Paul Weller: Wake Up The Nation (Yep Roc) He's been making records for years, whether as a member of the Jam, the Style Council, or on his own, and he's had his ups and downs, but Paul Weller's hard to beat when it comes to sheer consistency: He's got an ear for a good pop hook, great musical taste, and is a conspicuous individualist. His latest album is strong--not overbearingly so--and will likely appeal to sentimentalists who'll happily note the reappearance of the Jam's Bruce Foxton on a couple of tracks here. Had he been born 20 years earlier he might've been a member of, say, the Keef Hartley Band, and his scattered recordings noted with glee by anal-retentive record collectors; had he been born 20 years later, he might've stopped listening to music in his teens and become a massive fan of Japanese animation!

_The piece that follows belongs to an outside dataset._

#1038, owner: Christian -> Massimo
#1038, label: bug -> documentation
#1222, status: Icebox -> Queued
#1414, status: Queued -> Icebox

Interestingly, though, he was born exactly when he was!
Tift Merritt: See You On The Moon (Fantasy) This is a fine new album by singer Merritt, who engaged producer Tucker Martine--who's worked with the Decemberists, Bill Frisell and Spoon, among others--to come onboard and make things even more sonically interesting than usual! Excellent songs, wonderfully expressive singing and fine, understated musicianship make this an album to treasure--especially now that Merritt, of course, has left the business, joined NASA, and seems intent on space travel! Word is that her band may continue to make records, but all agree they'll likely be without Merritt!

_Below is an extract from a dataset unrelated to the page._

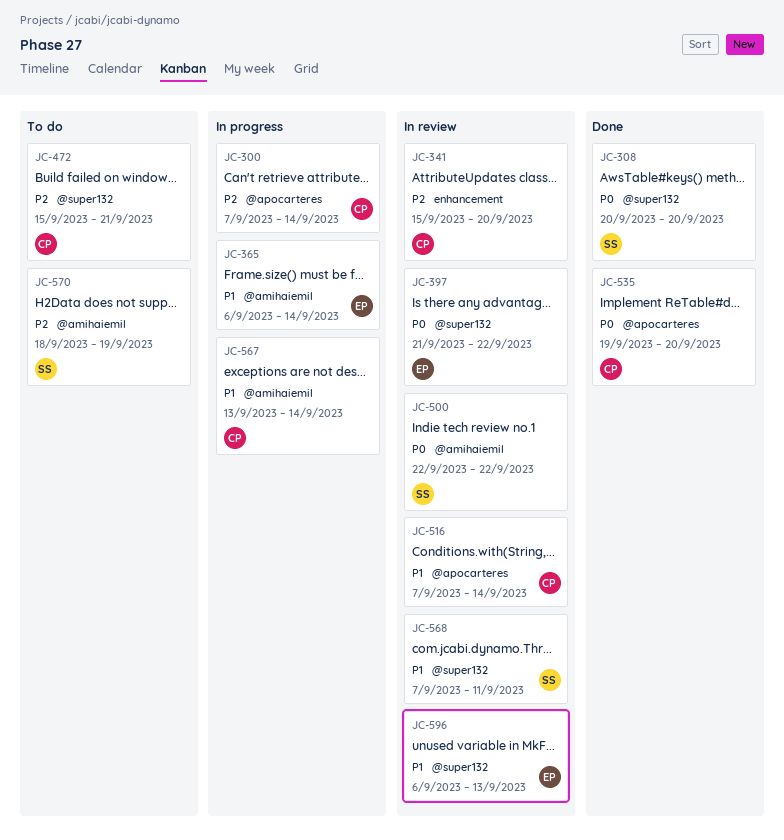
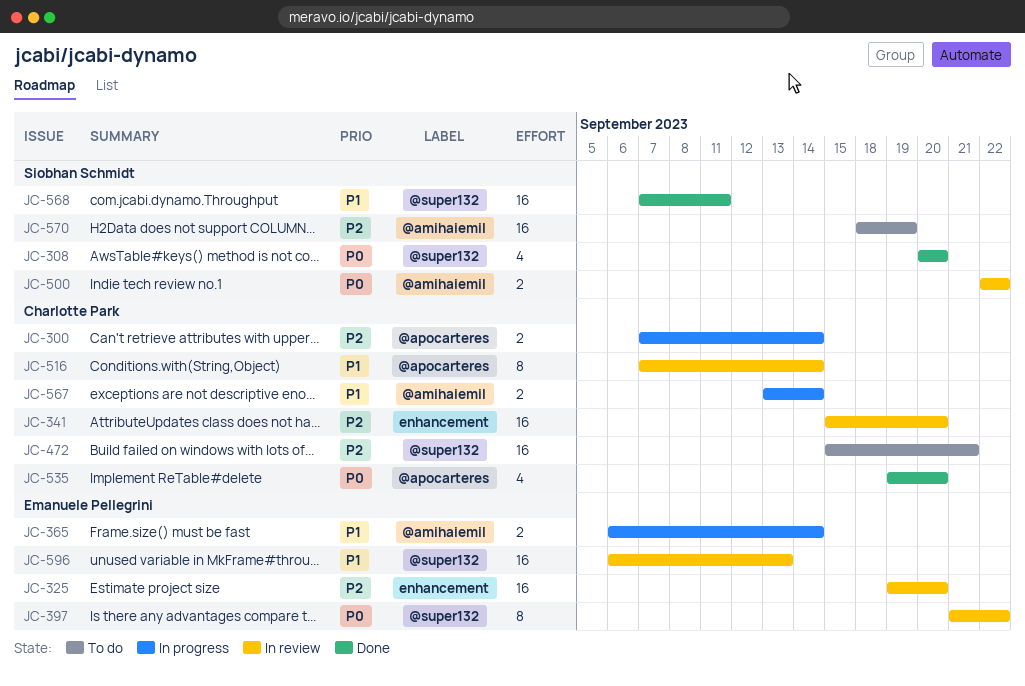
JC-325: none -> present
JC-568, status: In review -> Done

Elisa Randazzo: Bruises And Butterflies (Drag City) Sometimes an album just finds you whether you want it to or not! When I dutifully scanned the bio accompanying this disc, I was warned, "If you've worn Elisa's Dusty of California or Cameo clothing lines (or admired them from across the party) you may have a bit of an idea about her music"! Hey, sounds like women's clothes to me, dude! Still, I plopped it on, liked what I heard, discovered the presence of distinguished Brit folkie Bridget St. John on a couple of tracks, wondered if Elisa was related to the guy who wrote "Goin' Out Of My Head" (her dad!), and played it again and again! Hey, do you like my shirt?
Sleigh Bells: Treats (Mom + Pop) According to Prefixmag.com, "Sleigh Bells' formula is so simple it's hard to believe no one tried this before. They take megaton riffs and drums that sound like imploding stadiums, push them into the red to an uncomfortable degree, and have lead singer Alexis Krauss chant like a cheerleader having an embarrassingly public meltdown on top." Hey, how 'bout that Guns N' Roses lawsuit?